I really like the set of interviews in this year’s Highlights, but having a couple weeks in a row where Brandon and I aren’t recording really makes me miss the weeks like this one. I love being able to bounce ideas off each other, especially when it’s my turn to write the blog post, too. This week’s pod about the way the sacred is depicted in media has kind of been living in my head ever since.
There definitely seems to have been a significant shift over the past few decades in terms of how the secular world presents the sacred. I think we did a pretty good job of discussing why it bothers us, and even how we feel like it has sort of cheapened the media side of things when the sacred is just a cheap, easy way to bring a shock into your story. What’s been consuming my thoughts since our Monday conversation, though, is what it does to our sense of the sacred as a culture when we make the sacred a prop.

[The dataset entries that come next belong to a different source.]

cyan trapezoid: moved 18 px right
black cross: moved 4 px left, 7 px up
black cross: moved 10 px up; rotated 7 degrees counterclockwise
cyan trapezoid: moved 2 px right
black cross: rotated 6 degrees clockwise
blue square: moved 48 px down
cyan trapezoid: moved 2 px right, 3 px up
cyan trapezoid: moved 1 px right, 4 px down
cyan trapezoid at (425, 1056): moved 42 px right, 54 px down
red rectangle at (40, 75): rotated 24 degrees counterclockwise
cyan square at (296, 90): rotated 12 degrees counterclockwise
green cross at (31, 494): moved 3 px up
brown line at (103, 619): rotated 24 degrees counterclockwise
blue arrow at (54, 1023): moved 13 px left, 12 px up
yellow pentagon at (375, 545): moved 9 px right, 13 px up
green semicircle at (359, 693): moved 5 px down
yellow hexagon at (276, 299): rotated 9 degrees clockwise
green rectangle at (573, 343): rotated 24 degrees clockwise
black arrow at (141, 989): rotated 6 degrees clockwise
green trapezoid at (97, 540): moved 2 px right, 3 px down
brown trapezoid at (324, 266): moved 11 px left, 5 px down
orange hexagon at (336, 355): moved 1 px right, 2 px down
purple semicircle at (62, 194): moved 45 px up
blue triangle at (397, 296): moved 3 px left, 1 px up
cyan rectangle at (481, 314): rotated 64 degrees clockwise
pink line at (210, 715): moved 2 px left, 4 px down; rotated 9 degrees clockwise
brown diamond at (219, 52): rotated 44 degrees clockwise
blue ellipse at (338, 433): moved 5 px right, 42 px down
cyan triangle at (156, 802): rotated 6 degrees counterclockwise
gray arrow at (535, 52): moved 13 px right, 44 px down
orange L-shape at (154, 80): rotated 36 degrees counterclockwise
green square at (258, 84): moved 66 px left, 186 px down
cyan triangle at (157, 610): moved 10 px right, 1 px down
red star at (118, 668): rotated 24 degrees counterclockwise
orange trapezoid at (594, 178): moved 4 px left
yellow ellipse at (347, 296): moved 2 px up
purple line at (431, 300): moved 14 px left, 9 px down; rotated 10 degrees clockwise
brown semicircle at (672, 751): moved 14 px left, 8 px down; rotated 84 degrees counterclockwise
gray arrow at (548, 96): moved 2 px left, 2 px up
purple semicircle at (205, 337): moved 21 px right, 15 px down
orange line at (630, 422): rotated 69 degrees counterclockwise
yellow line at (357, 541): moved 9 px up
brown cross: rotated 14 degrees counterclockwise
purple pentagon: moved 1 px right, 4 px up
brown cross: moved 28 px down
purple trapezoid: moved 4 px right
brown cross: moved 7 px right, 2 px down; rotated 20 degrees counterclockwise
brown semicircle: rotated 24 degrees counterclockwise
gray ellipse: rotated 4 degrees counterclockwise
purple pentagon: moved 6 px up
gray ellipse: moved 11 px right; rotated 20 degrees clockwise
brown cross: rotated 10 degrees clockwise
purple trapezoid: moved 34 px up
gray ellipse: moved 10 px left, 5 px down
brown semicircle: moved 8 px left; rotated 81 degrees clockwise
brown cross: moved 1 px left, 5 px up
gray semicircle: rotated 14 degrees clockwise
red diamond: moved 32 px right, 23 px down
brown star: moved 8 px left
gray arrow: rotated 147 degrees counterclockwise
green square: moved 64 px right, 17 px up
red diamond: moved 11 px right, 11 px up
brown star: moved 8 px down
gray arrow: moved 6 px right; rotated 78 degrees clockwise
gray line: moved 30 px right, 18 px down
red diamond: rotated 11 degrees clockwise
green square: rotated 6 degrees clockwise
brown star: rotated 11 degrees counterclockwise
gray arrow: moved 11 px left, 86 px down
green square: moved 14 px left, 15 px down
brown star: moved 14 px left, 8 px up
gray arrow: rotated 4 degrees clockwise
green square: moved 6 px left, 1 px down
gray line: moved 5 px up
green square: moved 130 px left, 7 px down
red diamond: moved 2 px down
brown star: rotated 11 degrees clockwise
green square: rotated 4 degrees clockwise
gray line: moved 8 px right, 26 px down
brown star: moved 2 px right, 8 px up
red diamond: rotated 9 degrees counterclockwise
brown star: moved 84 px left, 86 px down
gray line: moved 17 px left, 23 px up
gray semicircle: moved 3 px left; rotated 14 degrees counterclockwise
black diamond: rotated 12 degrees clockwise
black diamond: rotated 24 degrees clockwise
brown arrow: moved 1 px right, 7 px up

The presence of the sacred in our world is crucial, because it allows us to encounter signs and evidence of the divine which is beyond us. Now, the sacred still intersects with the human, and I’m not opposed to or bothered by the idea that we need to be aware of that influence. After all, there is no shortage of examples of people trying to use the sacred as a shield for their sins and manipulations. It remains true, though, that God chooses to work through people and things to reveal Himself to us. If we train ourselves to view the exceptions(wolves in sheep’s clothing) as the norm, we will close ourselves off to so much of what He wants to show us.